Joshua Meyer-Gutbrod
Research Scholar

Specialization

Joshua Meyer-Gutbrod is a National Science Foundation Post-Doctoral Research Fellow, pursuing research in the Department of Political Science at the University of California, Santa Barbara. His research focuses on how the growth of national partisan polarization interacts with state politics, intergovernmental relations, and the decentralization of policy implementation within American federalism. He examines the ways in which the goals and policy preferences of state party organizations vary from their national allies due to the unique demands placed on them by local constituents. He argues that this variation results in distinct and at times unexpected patterns of resistance and cooperation to national partisan pressure and creates opportunities for bi-partisan policy implementation in spite of polarization. 

His post-doctoral work focuses on variation in partisan issue ownership within the states by examining the content of state legislative campaign websites. His dissertation, entitled "American Federalism and Partisan Resistance in an Age of Polarization" explored the potential for bi-partisan compromise between state and federal agents, arguing that variation in state partisan policy preferences and stronger inter-party competition for control of state institutions can encourage bi-partisan compromise between state and federal agents.
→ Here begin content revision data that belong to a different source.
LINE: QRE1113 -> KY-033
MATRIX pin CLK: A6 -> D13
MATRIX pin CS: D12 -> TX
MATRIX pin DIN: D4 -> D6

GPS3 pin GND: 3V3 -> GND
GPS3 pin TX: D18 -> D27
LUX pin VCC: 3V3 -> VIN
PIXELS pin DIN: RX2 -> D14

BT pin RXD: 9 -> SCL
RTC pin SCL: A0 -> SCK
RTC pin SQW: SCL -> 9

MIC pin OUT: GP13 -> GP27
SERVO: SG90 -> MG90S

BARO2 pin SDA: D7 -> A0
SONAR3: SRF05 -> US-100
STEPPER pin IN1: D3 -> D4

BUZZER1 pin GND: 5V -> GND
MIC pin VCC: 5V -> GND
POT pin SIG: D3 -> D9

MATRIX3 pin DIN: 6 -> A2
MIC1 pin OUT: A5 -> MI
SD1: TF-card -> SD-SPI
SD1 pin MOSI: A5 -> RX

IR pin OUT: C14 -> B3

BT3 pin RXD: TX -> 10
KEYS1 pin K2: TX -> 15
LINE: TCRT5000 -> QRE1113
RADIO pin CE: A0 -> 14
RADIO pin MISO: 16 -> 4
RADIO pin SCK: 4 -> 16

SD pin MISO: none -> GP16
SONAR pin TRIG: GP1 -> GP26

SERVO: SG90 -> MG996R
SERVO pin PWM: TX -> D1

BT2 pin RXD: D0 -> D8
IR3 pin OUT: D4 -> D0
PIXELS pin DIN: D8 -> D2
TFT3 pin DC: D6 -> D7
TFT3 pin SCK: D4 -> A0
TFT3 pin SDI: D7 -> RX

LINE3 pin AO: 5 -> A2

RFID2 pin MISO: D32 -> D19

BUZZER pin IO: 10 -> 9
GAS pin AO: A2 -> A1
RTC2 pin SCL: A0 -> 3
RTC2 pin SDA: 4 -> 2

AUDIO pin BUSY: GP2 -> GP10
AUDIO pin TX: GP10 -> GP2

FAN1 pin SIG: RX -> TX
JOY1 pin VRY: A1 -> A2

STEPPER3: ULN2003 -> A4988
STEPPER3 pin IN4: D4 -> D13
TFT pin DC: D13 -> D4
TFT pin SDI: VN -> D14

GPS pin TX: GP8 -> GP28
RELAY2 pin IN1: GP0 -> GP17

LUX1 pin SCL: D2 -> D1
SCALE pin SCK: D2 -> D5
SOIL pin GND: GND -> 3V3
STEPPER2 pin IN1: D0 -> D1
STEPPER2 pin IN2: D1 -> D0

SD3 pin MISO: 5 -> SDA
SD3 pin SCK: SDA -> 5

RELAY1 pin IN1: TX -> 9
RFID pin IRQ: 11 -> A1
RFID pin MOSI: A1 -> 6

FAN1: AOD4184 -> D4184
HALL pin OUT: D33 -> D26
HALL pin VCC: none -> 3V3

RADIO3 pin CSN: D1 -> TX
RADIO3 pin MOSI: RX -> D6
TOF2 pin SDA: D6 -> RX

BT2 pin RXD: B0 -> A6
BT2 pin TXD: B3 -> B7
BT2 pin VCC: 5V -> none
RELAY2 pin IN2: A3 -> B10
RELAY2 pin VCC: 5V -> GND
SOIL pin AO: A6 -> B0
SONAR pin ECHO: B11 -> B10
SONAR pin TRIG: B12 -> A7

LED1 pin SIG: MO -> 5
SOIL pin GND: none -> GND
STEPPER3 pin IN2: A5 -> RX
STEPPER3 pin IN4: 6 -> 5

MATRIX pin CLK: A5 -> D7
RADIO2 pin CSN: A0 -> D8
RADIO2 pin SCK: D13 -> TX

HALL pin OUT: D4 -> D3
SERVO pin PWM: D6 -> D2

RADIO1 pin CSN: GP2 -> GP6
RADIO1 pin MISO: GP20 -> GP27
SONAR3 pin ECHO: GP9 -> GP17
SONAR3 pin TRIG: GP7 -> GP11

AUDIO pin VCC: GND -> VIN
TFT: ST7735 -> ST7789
He completed his Ph.D. at Cornell University in August 2018 under the guidance of Dr. Suzanne Mettler and Dr David Bateman. He received a B.A. in Political Science and Philosophy from the University of Notre Dame in 2008. Prior to graduate school, he worked for a non-profit dedicated to raising awareness about down-ballot issues and state elections through the creation of digital resources for citizens including information on state open records and meetings laws, ballot measures, state legislative, executive and judicial elections and even state policy.

Dr. Meyer-Gutbrod will be collaborating with CITS during his time researching at UCSB.